Texto selecionado —
━━━━━━━━
As ideias são pensamento
organizado, e o pensamento organizado não resolve nossos profundos problemas
psicológicos. O que elimina realmente os nossos problemas é o encará-los, não
através do crivo do pensamento, porém, entrando direta e vitalmente em contato
com eles, percebendo e sentindo realmente o fato. Se posso empregar a
expressão, devemos estar emocionalmente — não sentimentalmente, porém,
emocionalmente — em contato com o fato. Se confiarmos no pensamento, por mais
engenhoso, por mais bem organizado, por mais erudito, lógico, são, racional que
seja, nossos problemas psicológicos nunca serão resolvidos. Porque, como estive
salientando outro doa, é o pensamento que cria todos os nossos problemas; e o
homem que realmente deseja penetrar esta questão da morte, em vez de evitá-la
(a questão) deve descobrir por si mesmo como o pensamento cria o tempo, e como
o pensamento também nos impede de compreender o significado, a importância e a
profundeza da morte.
(...) Para compreender o medo, precisamos
compreender o tempo. Não me refiro ao tempo medido pelo relógio, ao tempo
cronológico; este é bastante simples, mecânico, e nele não há muito para
compreender. Refiro-me ao tempo psicológico: o recordar os muitos dias
passados, todas as coisas que conhecemos, sentimos, gozamos, recolhemos e
armazenamos na memória. A lembrança do passado molda-nos o presente, o qual,
por sua vez, se projeta no futuro. Todo esse processo é tempo psicológico, no
qual está aprisionado o pensamento. O pensamento é o resultado de ontem,
atravessando o dia de hoje, para amanhã. O pensamento sobre o futuro está
condicionado pelo presente, o qual, a seu turno, está condicionado pelo
passado.
O passado constitui-se das coisas
que a mente consciente aprendeu na escola, nos empregos que exerceu, do
conhecimento técnico que adquiriu, etc., e tudo isso faz parte do processo
mecânico da lembrança; mas ele é também constituído de conhecimento
psicológico, isto é, das coisas que o indivíduo experimentou e guardou, das
lembranças que estão ocultas nas profundezas do inconsciente. Para a maioria de
nós falta tempo para investigar o inconsciente, pois estamos sempre muito
ocupados, completamente entregues a nossas atividades diárias; assim sendo, o
inconsciente transmite-nos várias sugestões e mensagens, na forma de sonhos, e
esses sonhos requerem interpretação.
━━━━━━━━
Trechos dos registros —
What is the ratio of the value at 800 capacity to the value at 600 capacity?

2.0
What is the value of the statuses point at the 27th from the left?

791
━━━━━━━━
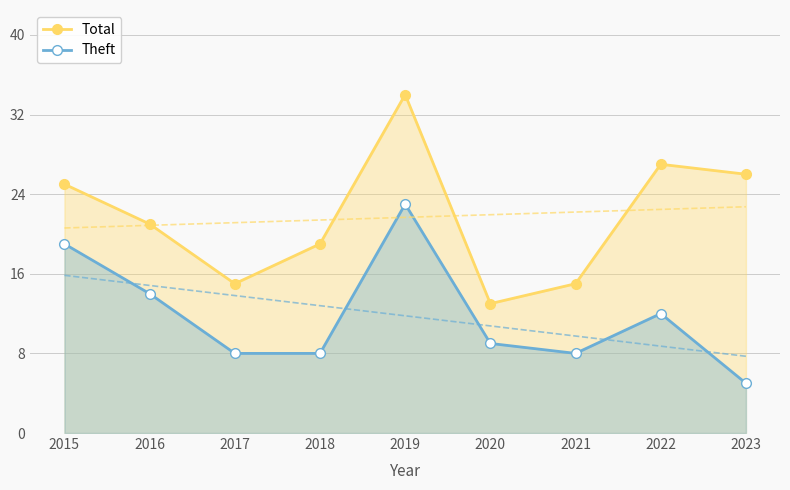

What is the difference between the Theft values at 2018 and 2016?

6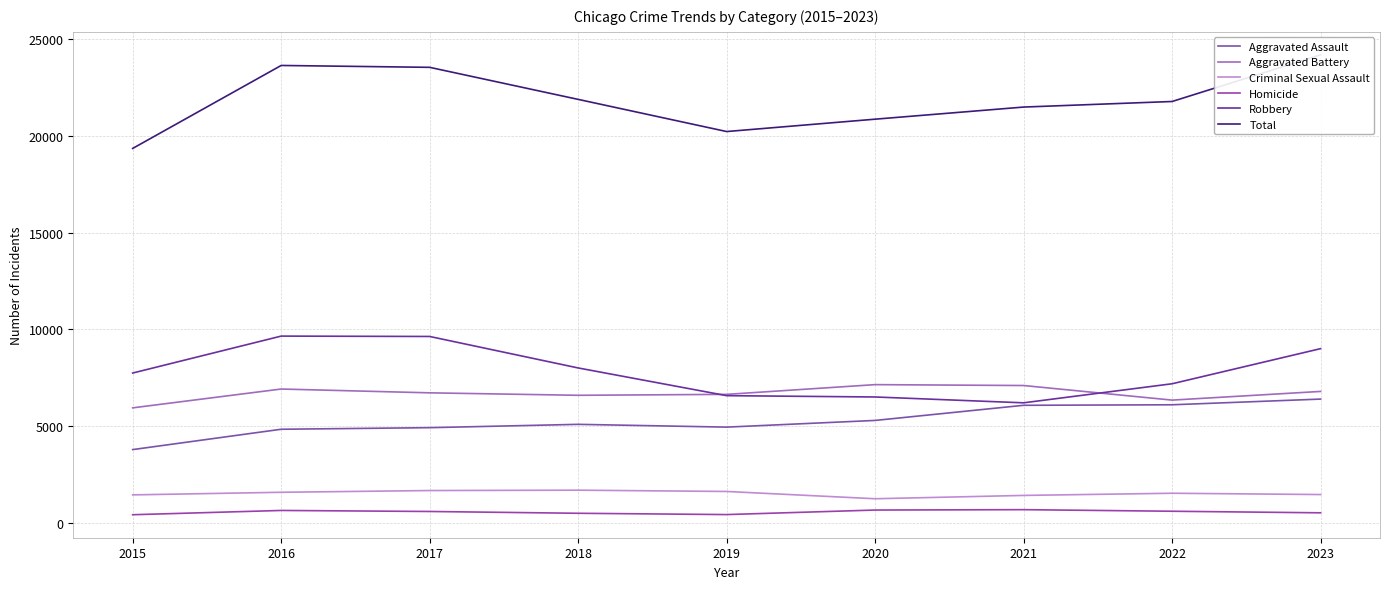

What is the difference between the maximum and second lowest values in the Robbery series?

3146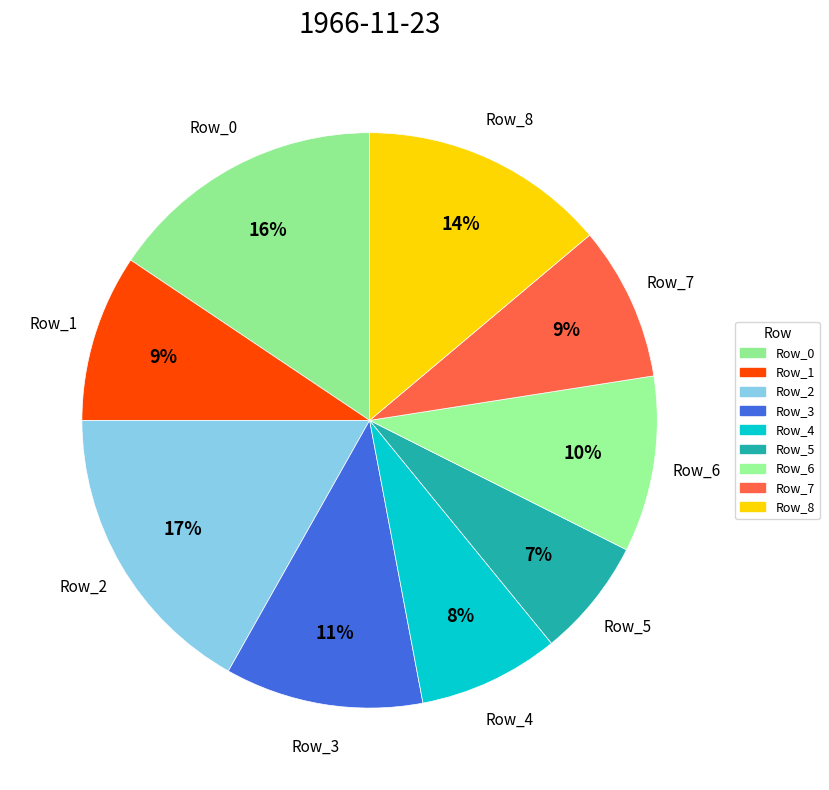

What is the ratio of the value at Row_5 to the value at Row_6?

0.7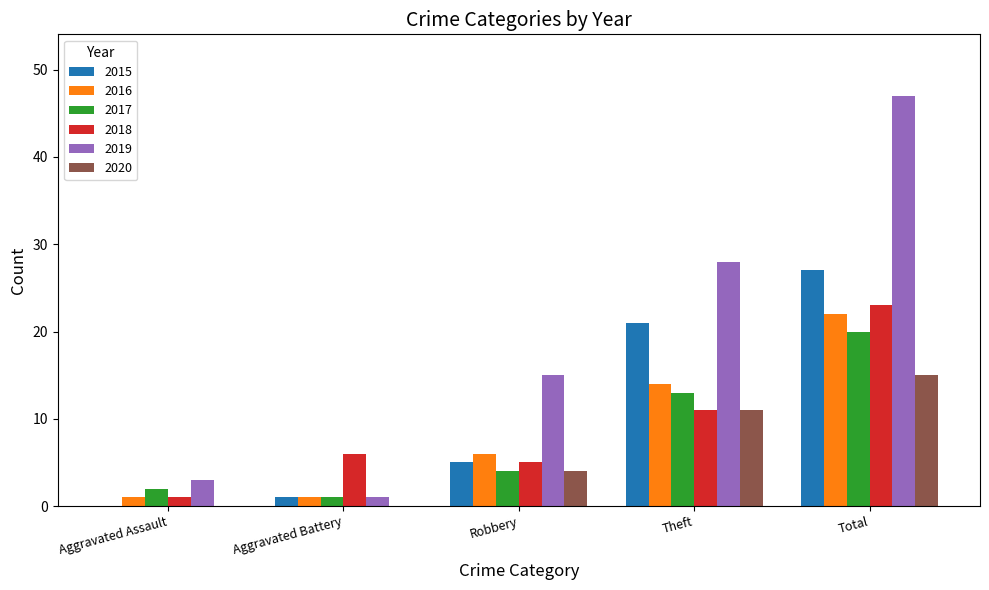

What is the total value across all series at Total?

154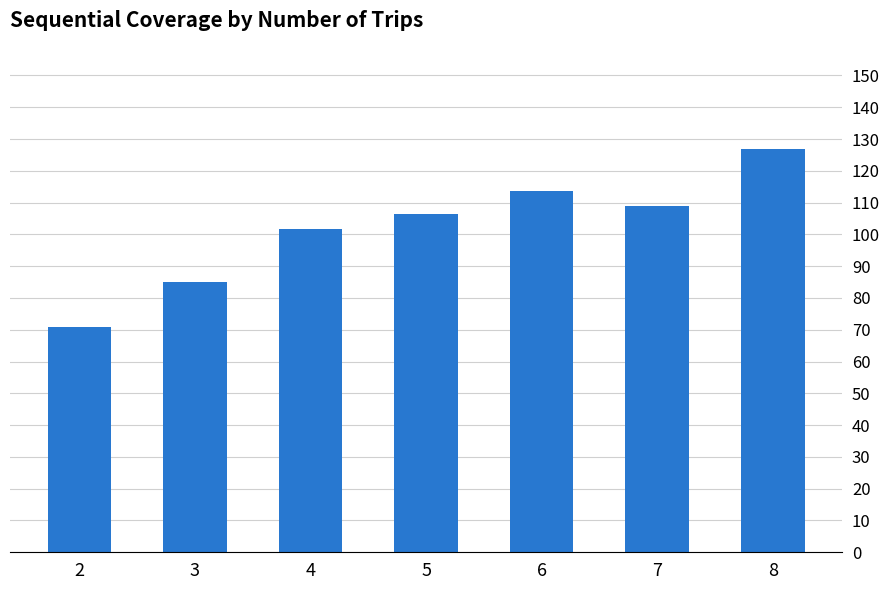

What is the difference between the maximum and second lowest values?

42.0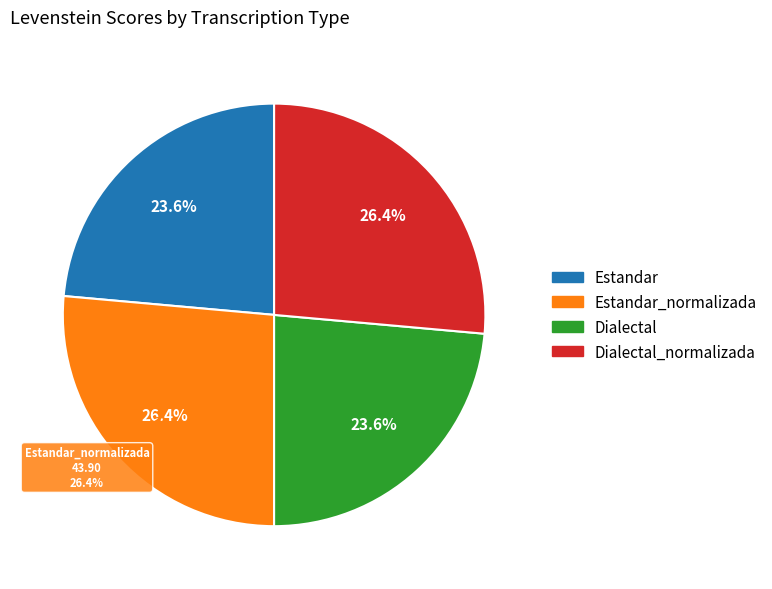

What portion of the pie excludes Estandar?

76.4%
━━━━━━━━
Conjunto de tarefas —
1. Segundo o texto sobre o pensamento e o tempo, de que forma o inconsciente nos transmite sugestões e mensagens?
2. Forneça uma continuação do texto sobre o pensamento e o tempo, começando logo após a última frase apresentada.
Os registros são um material independente do texto.

Respostas do exercício —
1. Na forma de sonhos, que requerem interpretação.

2.
Tudo isso — tanto o processo consciente
como o inconsciente — é tempo psicológico: tempo como conhecimento, tempo como experiência,
tempo como distância entre o que é e o que deveria ser, tempo como
meio de "chegar", lograr êxito, de preencher-se, de "vir a
ser". A mente consciente é moldada pelo inconsciente; e é muito difícil
compreender os secretos motivos, intenções e compulsões do inconsciente, porque
não somos capazes de conseguir acesso ao inconsciente pelo esforço consciente.
É negativamente que devemos abeira-nos dele, e não pelo processo positivo da
análise. O analista está condicionado pelas suas lembranças; e seu método
positivo de abeirar-se de uma coisa que ele não conhece e de cuja existência não
está plenamente consciente, é muito pouco significativo.
(...) O homem que deseja saber o
que significa morrer, que deseja realmente experimentar, conhecer o seu pleno
significado, deve estar consciente da morte em vida, isto é, deve morrer todos
os dias. Fisicamente, não podeis morrer todos os dias, embora a todos os
momentos se esteja verificando alteração fisiológica. Refiro-me ao morrer
psicológico, interior. As coisas que temos acumulado como experiência,
conhecimentos, os prazeres e as dores que conhecemos — morrer para tudo isso.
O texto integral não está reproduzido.